[DOCUMENT start]

Luncheon of the Boating Party | Fast Knowledge
Luncheon of the Boating Party is an oil on canvas painting from 1881 by the French Impressionist Pierre-Auguste Renoir. It portrays the artist’s social life at his favorite hangout place, Restaurant Fournaise on the Seine at Chatou, to mark the celebration of friendship, love, and summertime. The painting now resides in the Philips Collection, Washington, D.C.
General Information About Renoir’s Masterpiece.
1. Artist’s Statement.
“If you paint the leaf on a tree without using a model, your imagination will only supply you with a few leaves; but Nature offers you millions, all on the same tree. No two leaves are exactly the same. The artist who paints only what is in his mind must very soon repeat himself.”
2. Subject Matter.
The Luncheon of the Boating Party is Renoir’s remarkable painting and is one of his largest works. With the use of the ephemeral immediacy of Impressionism and fine colors, this image was the last masterpiece of the artist in this genre and a perfect successful celebration of friendship, summertime, and Joie de vivre in all of the art. Being one of the favorite haunts of the artist, Renoir depicted himself with his friends and companions lingering over the remains of the lunch at Restaurant Fournaise on the Seine at Chatou. To the left-most of the painting is the proprietor of the restaurant, Pere Fournaise, and to his same line, a girl leaning on the railing is his daughter, Alphonsine. At the table in the foreground is Renoir’s future wife, Aline Charigot, with her dog; Angele (one of Renoir’s frequent models) turning her head towards standing Maggiolo on the right of the painting; Painter Gustave Caillebotte sitting backward in his chair while he stares across the table of Aline. At the center of this painting, sitting on a chair while he turns towards Alphonsine is a former cavalry officer. And across the table, a woman who sits while she drinks water from a glass is Ellen Andree. We will learn the entire characters of this painting in detail in later sections of this article.

Though the painting is a rigorous composition, this group of people here burst with sensuality and relaxed simplicity.
3. Artist.
Pierre-Auguste Renoir created the Luncheon of the Boating Party painting. Passionately in love with painting- both the process and result, the artist wrote to his minor painter,
“I also really enjoyed hearing about your painting… You yourself have to be thrilled with what your own brain does well in order to excite others. I think it is the only way (to excite others)… I am painting lots of (paintings of two-year-old) Jean these days, and I assure you that this is not easy, but it is so pretty. And I assure you that I am working for myself, only for myself.”

[DOCUMENT end]

WHAT THIS EXERCISE ASKS:
- A) Decide whether each statement agrees with the article on Renoir's Luncheon of the Boating Party, answering yes or no and quoting the words of the article that settle it: (i) The painting dates from 1881. (ii) Aline Charigot appears at the table with her dog. (iii) Gustave Caillebotte is shown standing on the right of the painting.
- B) Answer these questions from the article on Renoir's Luncheon of the Boating Party, one answer per line with the same markings:
(i) Where does the painting now reside?
(ii) Who is the proprietor shown at the left-most of the painting?
(iii) In the letter quoted at the end, whom does Renoir say he is painting a lot of these days?
- C) Write the next part of the article on Renoir's Luncheon of the Boating Party, beginning after its last sentence.
None of the data after the article on Renoir's Luncheon of the Boating Party is needed here.

[INFORMATION SHOWN start]

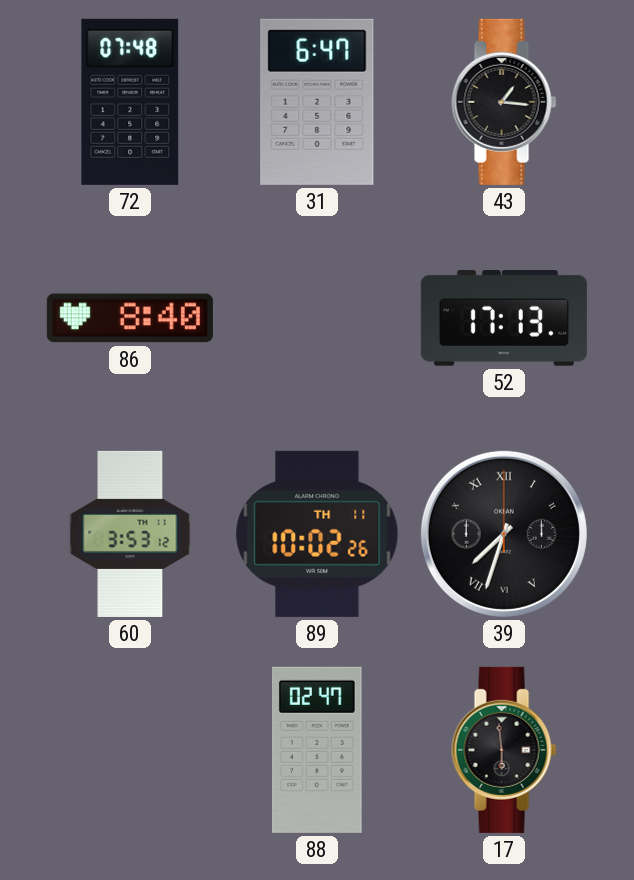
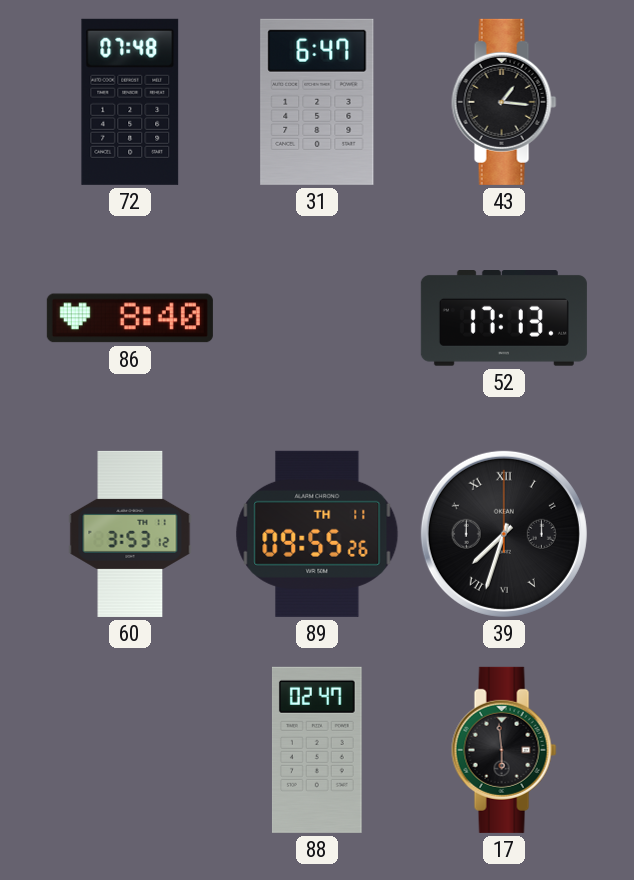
89: 10:02 -> 09:55
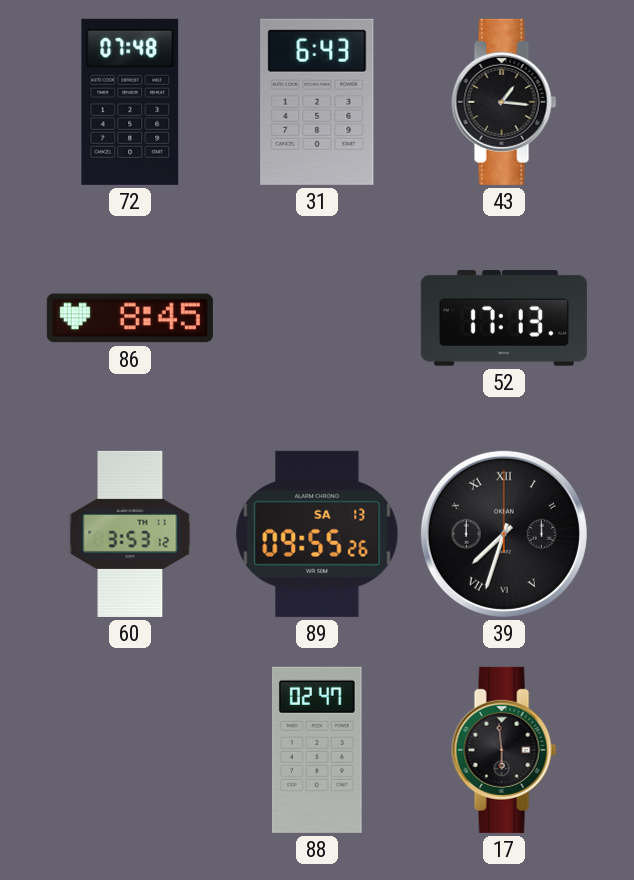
31: 6:47 -> 6:43
86: 8:40 -> 8:45
89 date: TH 11 -> SA 13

[INFORMATION SHOWN end]

ANSWER SET:
- A)
(i) Yes: "an oil on canvas painting from 1881"
(ii) Yes: "At the table in the foreground is Renoir’s future wife, Aline Charigot, with her dog"
(iii) No: "Painter Gustave Caillebotte sitting backward in his chair"

- B)
(i) The Philips Collection, Washington, D.C.
(ii) Pere Fournaise
(iii) Jean, who is two years old

- C)
At his death, Renoir’s studios contained more than 720 of his paintings, which reveals his attachment to his creations. Though an excellent artist, Renoir led a tragic life in the end due to the progressive paralysis of his fingers from rheumatoid arthritis.
He began his career in 1864 when he was twenty-three and throughout the next twenty-four years of his career, he painted brilliantly, but in 1888, he began to suffer from rheumatoid arthritis, which progressively paralyzed his fingers. By 1890, he finally received fame and fortune for his paintings internationally. However, from 1888 till his death in 1919, his arthritis made his fingers more distorted, making it difficult for him to paint in detail. However, despite all these problems, he still painted in a heroic display of self-confidence and courage, which his video from 1915 shows us today.
His heroic behavior was well described by one of his young friends, Théo van Rysselberghe, a Belgian painter, in his letter to his wife in 1918,
“I can’t adequately describe how impressed I was by my visit to Renoir; it is pathetic, painful and at the same time very inspiring to see a being, infirm and physically disabled to such a degree, unimaginably really, retain such an ardor, such a need to create, always, always and again. His studio is filled with hundreds, that’s right, hundreds of recent paintings. There are atrocious ones and there are very beautiful ones, and there are bewildering ones, but to see this man, full of life, of fire, of faith and ardor, but mutilated, half devoured by gangrene, no longer able to stand up or use his hands, which he no longer has, one is mystified and admiring. I understand that after having seen such a sight, one has an immense respect for such a human will.”
4. Date.
Luncheon of the Boating Party dates back to the year 1881.
5. Provenance.
The Boating Party painting took sixteen months to complete as Renoir had a broken right hand, and he painted with the left. Besides, he got an unexpected portrait commission, due to which he got late to paint this artwork. After four months of working on it, the artist broke his hand as he fell from his bicycle in January 1880, which is why he worked with his left hand. With an impeccable sense of humor, he wrote to his friend Duret about it,
“I have been enjoying working with my left hand; it is a lot of fun, and it’s even better than what I did with the right. I think that it was a good thing that I broke my arm. It allows me to make progress. I’m not thanking you for the turmoil that my accident has caused you, but am very flattered by it, and I greatly appreciate all of the symphony that I’ve received from everyone. I will be completely better in around a week. I have Dcotor Terrier to thank for this quick cure; he was remarkable.”
Now, there is a lot to know about the historical context of the painting, which I will tell you in detail in the next sections of the article.
6. Location.
Luncheon of the Boating Party painting is on exhibition at the Philips Collection, Washington, DC.
7. Technique and Medium.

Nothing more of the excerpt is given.